NY ski numbers rise despite pandemic challenges

A snowboarder cruises down Whiteface Mountain. (Provided photo — ORDA)

It seems like a paradox, but it’s true. New York ski areas generally reported more skiers than usual this winter — in some cases many more — despite challenges such as state-imposed capacity restrictions meant to slow coronavirus spread.

This pandemic winter was good to the downhill ski areas New York state owns: Whiteface and Gore in the Adirondacks and Belleayre in the Catskills. All together, skier and snowboarder visits were up 14% over the previous winter (up to 580,000), and season pass sales were up 25%, according to officials with the state Olympic Regional Development Authority, which runs these and other winter sports venues.

Belleayre really set the pace. Visitation at this mountain in Highmount, a two-and-a-half-hour drive north of Manhattan, soared by 28.12%, according to ORDA spokesperson Elise Ruocco. It was the highest attendance since ORDA took the mountain over from the state Department of Environmental Conservation in 2012, she added.

Whiteface Mountain, in Wilmington, saw visitation rise 10.65%, and Gore, in North Creek, jumped 9.83%, Ruocco said.

That popularity defied some serious challenges.

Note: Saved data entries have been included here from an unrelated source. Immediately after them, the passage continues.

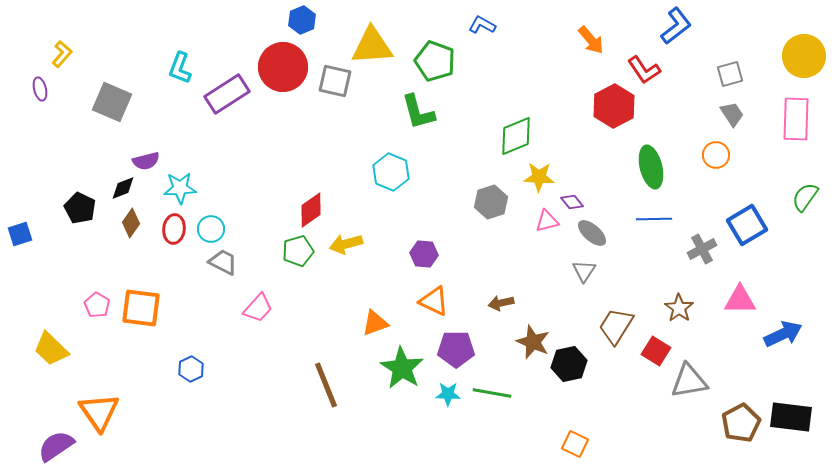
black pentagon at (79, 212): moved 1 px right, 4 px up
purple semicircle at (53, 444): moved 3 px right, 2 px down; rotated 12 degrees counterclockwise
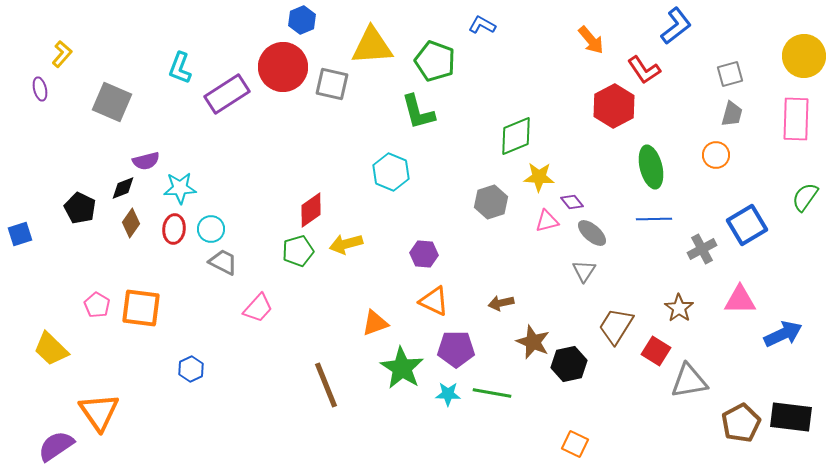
gray square at (335, 81): moved 3 px left, 3 px down
gray trapezoid at (732, 114): rotated 48 degrees clockwise
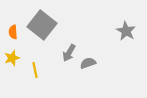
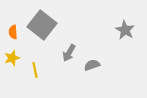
gray star: moved 1 px left, 1 px up
gray semicircle: moved 4 px right, 2 px down
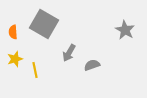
gray square: moved 2 px right, 1 px up; rotated 8 degrees counterclockwise
yellow star: moved 3 px right, 1 px down
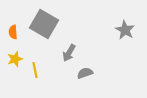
gray semicircle: moved 7 px left, 8 px down
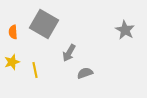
yellow star: moved 3 px left, 3 px down
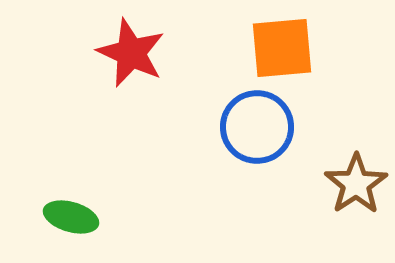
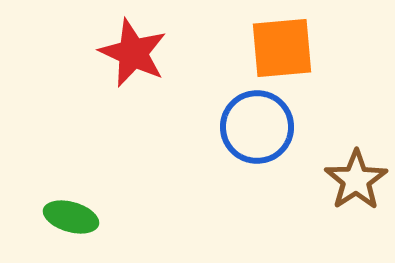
red star: moved 2 px right
brown star: moved 4 px up
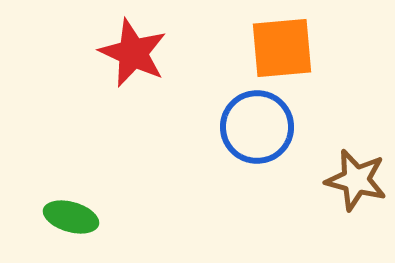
brown star: rotated 24 degrees counterclockwise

First was capacity restrictions. Back in the fall, the state required ski areas to reduce the maximum number of people they let in by 25% outdoors and 50% indoors. Those limits never changed all winter, Ruocco said. Furthermore, all visitors had to reserve ahead of time. Spontaneous Lake Placid visitors could no longer just show up at the Whiteface ticket counter and get skiing.

Second, the continued closure of the U.S.’s northern border (now in its 14th month) meant no Canadians, who normally come to the Adirondack ski areas especially.

Third, winter started late, which meant ski areas missed out on the busy Thanksgiving weekend. Whiteface and Gore normally open for the season sometime in November, but in 2020 they didn’t open until Dec. 5, and Belleayre didn’t open until Dec. 9, according to Ruocco. And while this season didn’t end as early as the pandemic forced it to last year, it didn’t have a longer-than-normal tail end, either. Whiteface and Gore closed April 10, Belleayre April 6.

“It was unclear in the beginning of the season how things would transpire, but with all of our safety protocols in place, we saw great success, not only visitation but in the safety of our staff and guests,” Ruocco said. “We were very pleased overall, across all of our mountains and Olympic venues.”

Scott Brandi, president of the SKI/NY trade group, told the Times Union of Albany that while many ski areas don’t like to share detailed numbers, New York’s 43 ski centers — which he said is the most of any state — would likely total abut 4 million skier-snowboarder visits this winter, up from 3.7 million the season before.

Why the increase, despite these challenges? Many people in New York’s ski industry have attributed it to New York skiers staying in New York rather than flying to western resorts or driving to Vermont, where visitor restrictions deterred out-of-staters. Vermont dropped those quarantine rules in April.

Both Ruocco and Bruce Monette III, brand ambassador at Titus Mountain Family Ski Center in Chasm Falls south of Malone, said they thought their venues benefited from Vermont’s limits.

Titus is just 18 miles south of the border and normally draws many Canadians.

“While we missed Canadians, we did see many more in-state visitors, first-time skiers or people that haven’t skied in many years getting back into the sport,” Monette told the Malone Telegram.

Weather was also a factor, he said. While there was less snowfall this winter than usual, he noted that there were no mid-winter thaws, so snow conditions stayed good.

“Overall, it was a wonderful season,” he said.